While Rebel Wilson is the stand-out from Pitch Perfect I’d have to say Keegan-Michael Key steals every scene he’s in this go around. And Elizabeth Banks did double duty this time, not only reprising her role of Gail, one half of the world’s most dysfunctional commentating team (John Michael Higgins again returns as her misogynistic co-commentator) but directing the feature as well. Overall Pitch Perfect 2 is a fun film, filled with music and comedy and occasionally heart.
Technical specs are impressive though needlessly so. The DVD will serve you well and really the Blu-ray is only necessary in order for you to gain all of the special features and possibly to hear the music bumped up a bit more. The video is a 1080p high definition 1.85:1 video transfer with no grain, no glitches, no lens flares or anything else to distract you. The video transfer doesn’t have a lot of action moments to focus on aside from lots of choreography of course, so it’s pretty easy for the technical specs to rise above what’s needed.

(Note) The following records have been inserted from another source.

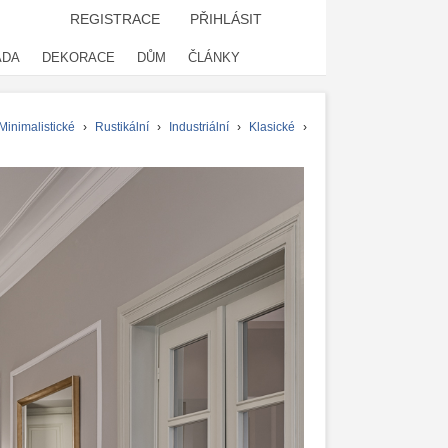
REGISTRACE
PŘIHLÁSIT
ADA
DEKORACE
DŮM
ČLÁNKY
Minimalistické
›
Rustikální
›
Industriální
›
Klasické
›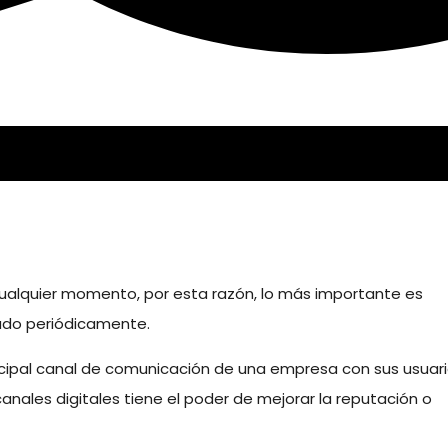
 cualquier momento, por esta razón, lo más importante es
zado periódicamente.
rincipal canal de comunicación de una empresa con sus usuari
nales digitales tiene el poder de mejorar la reputación o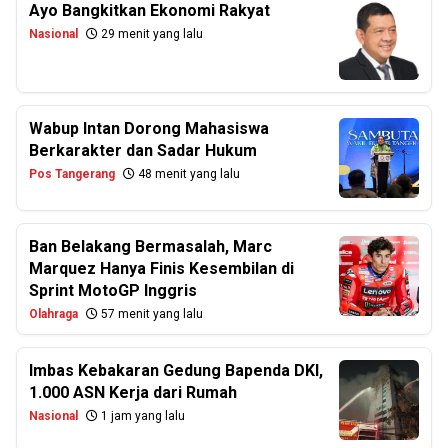
Ayo Bangkitkan Ekonomi Rakyat
Nasional
29 menit yang lalu
Wabup Intan Dorong Mahasiswa
Berkarakter dan Sadar Hukum
Pos Tangerang
48 menit yang lalu
Ban Belakang Bermasalah, Marc
Marquez Hanya Finis Kesembilan di
Sprint MotoGP Inggris
Olahraga
57 menit yang lalu
Imbas Kebakaran Gedung Bapenda DKI,
1.000 ASN Kerja dari Rumah
Nasional
1 jam yang lalu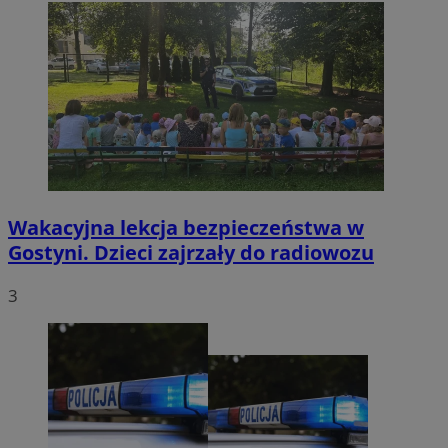
Wakacyjna lekcja bezpieczeństwa w
Gostyni. Dzieci zajrzały do radiowozu
3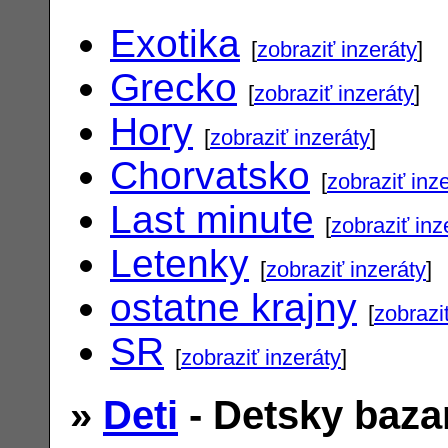
Exotika
[
zobraziť inzeráty
]
Grecko
[
zobraziť inzeráty
]
Hory
[
zobraziť inzeráty
]
Chorvatsko
[
zobraziť inz
Last minute
[
zobraziť inz
Letenky
[
zobraziť inzeráty
]
ostatne krajny
[
zobrazi
SR
[
zobraziť inzeráty
]
»
Deti
- Detsky baza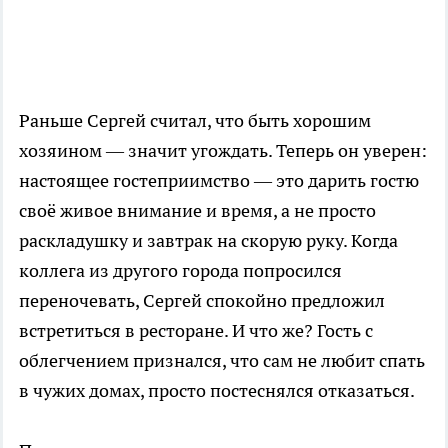
Раньше Сергей считал, что быть хорошим
хозяином — значит угождать. Теперь он уверен:
настоящее гостеприимство — это дарить гостю
своё живое внимание и время, а не просто
раскладушку и завтрак на скорую руку. Когда
коллега из другого города попросился
переночевать, Сергей спокойно предложил
встретиться в ресторане. И что же? Гость с
облегчением признался, что сам не любит спать
в чужих домах, просто постеснялся отказаться.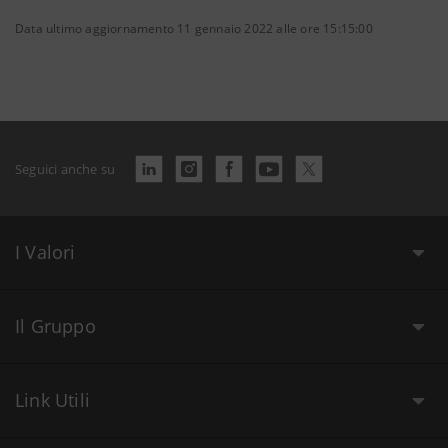
Data ultimo aggiornamento 11 gennaio 2022 alle ore 15:15:00
Seguici anche su
I Valori
Il Gruppo
Link Utili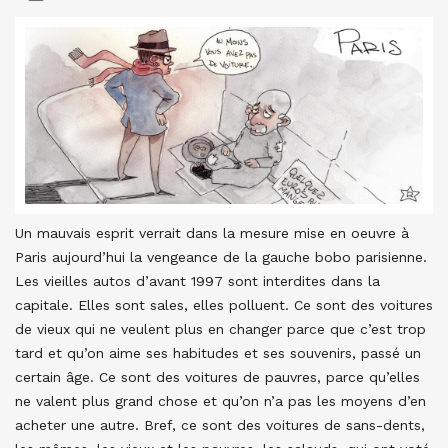
Un mauvais esprit verrait dans la mesure mise en oeuvre à
Paris aujourd’hui la vengeance de la gauche bobo parisienne.
Les vieilles autos d’avant 1997 sont interdites dans la
capitale. Elles sont sales, elles polluent. Ce sont des voitures
de vieux qui ne veulent plus en changer parce que c’est trop
tard et qu’on aime ses habitudes et ses souvenirs, passé un
certain âge. Ce sont des voitures de pauvres, parce qu’elles
ne valent plus grand chose et qu’on n’a pas les moyens d’en
acheter une autre. Bref, ce sont des voitures de sans-dents,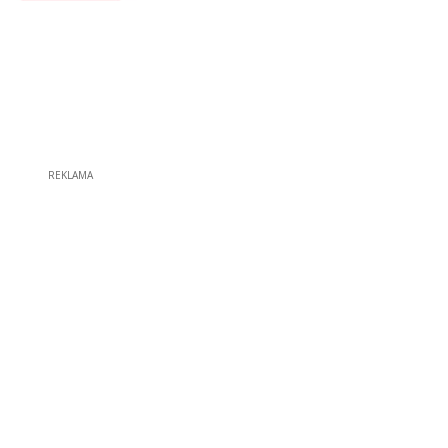
REKLAMA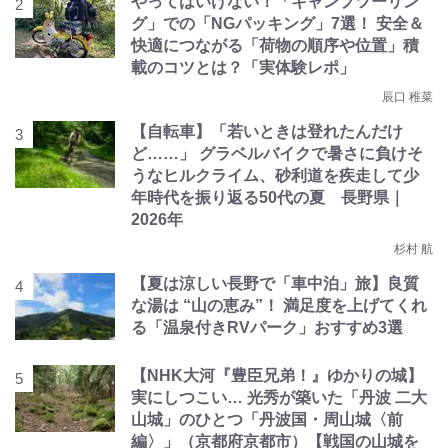
やってはいけない！「キャンプツーリン
グ」での「NGパッキング」7選！ 安全＆
快適につながる「荷物の順序や位置」積
載のコツとは？「実体験レポ」
辰口 稚菜
【自転車】「若いときは登れたんだけ
ど……」 グラベルバイクで暑さに負けそ
うなヒルクライム、砂利道を疾走して少
年時代を振り返る50代の夏 長野県｜
2026年
杉村 航
【夏は涼しい長野で「車中泊」旅】良質
な湯は “山の恵み”！ 満足度を上げてくれ
る「温泉付きRVパーク」おすすめ3選
【NHK大河『豊臣兄弟！』ゆかりの城】
実にしつこい… 光秀が築いた「丹波 二大
山城」のひとつ「丹波国・周山城〈前
編〉」（京都府京都市）【戦国の山城を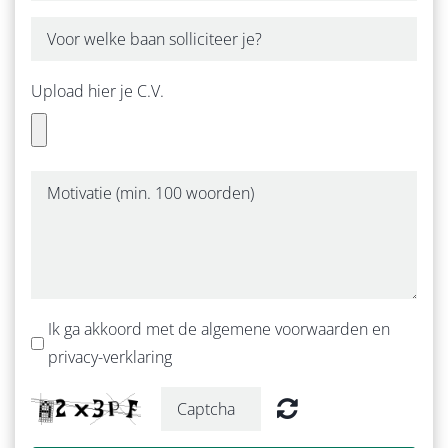
Upload hier je C.V.
Ik ga akkoord met de algemene voorwaarden en
privacy-verklaring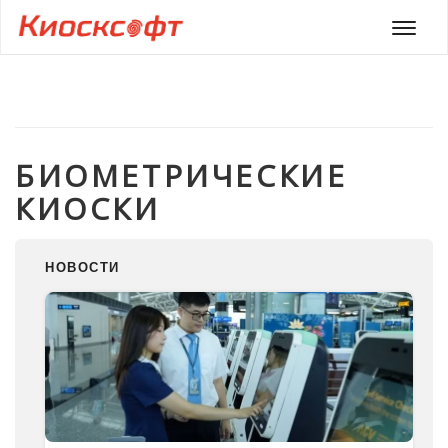
Мен
БИОМЕТРИЧЕСКИЕ
КИОСКИ
НОВОСТИ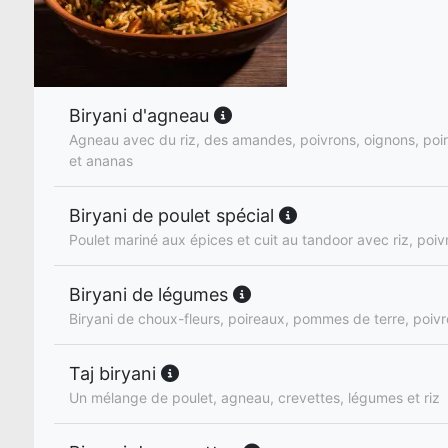
Biryani d'agneau
Agneau avec du riz, des amandes, poivrons, oignons, poi
et ananas
Biryani de poulet spécial
Poulet mariné aux épices et cuit au tandoor avec riz, poiv
Biryani de légumes
Biryani de choux-fleurs, poireaux, pommes de terre, poivr
Taj biryani
Un mélange de poulet, agneau, crevettes, légumes et riz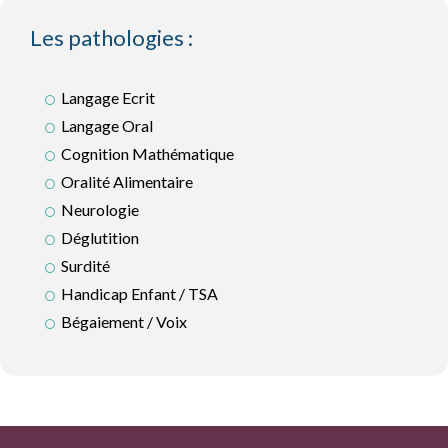
Les pathologies :
Langage Ecrit
Langage Oral
Cognition Mathématique
Oralité Alimentaire
Neurologie
Déglutition
Surdité
Handicap Enfant / TSA
Bégaiement / Voix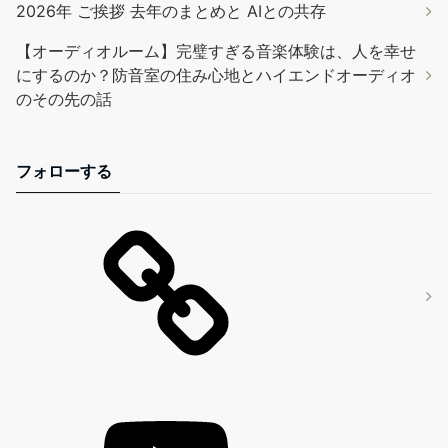
2026年 ご挨拶 去年のまとめと AIとの共存
【オーディオルーム】完璧すぎる音楽体験は、人を幸せ
にするのか？防音室の住み心地とハイエンドオーディオ
のその先の話
フォローする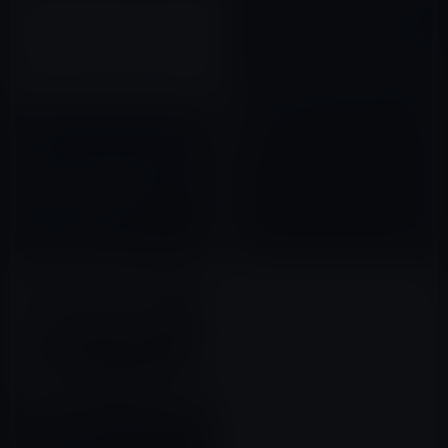
Apple、tvOS 11.1を正式に公
開！バグ修正とパフォーマンス
改善
2017年11月01日
tvOS 9.2.1 beta 4［Build：
13Y772］を開発者とパブリック
ベータ登録者に公開！
2016年05月04日
Apple、tvOS 11.2 beta 5を開
発者に公開！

The audio is where the interest lies when it comes to releases like this and like the video the audio definitely doesn’t disappoint. A 5.1 DTS-HD Master Audio transfer provides all the clarity you want in the soundspace.
There are lots of special features. Not only is there a director’s commentary but there are extended musical scenes, deleted and alternate scenes, a gag reel, a rap, additional musical numbers, and more featurettes than you can shake a stick at. All in all a very satisfying selection of special features which enhance an already satisfying Blu-ray release.
If you enjoyed the first one there’s more of the same to enjoy in Pitch Perfect 2 as well as a few elements amped up. It’s not going to catch you by surprise in the way that Pitch Perfect might have, but it still has plenty of laugh out loud moments. If you weren’t a fan of the first one stay away from this because there’s nothing that’s going to change your mind about a cappella music. You’re already a fan of it or you’re not, Pitch Perfect 2 isn’t going to convince you that you’ve been missing out on anything.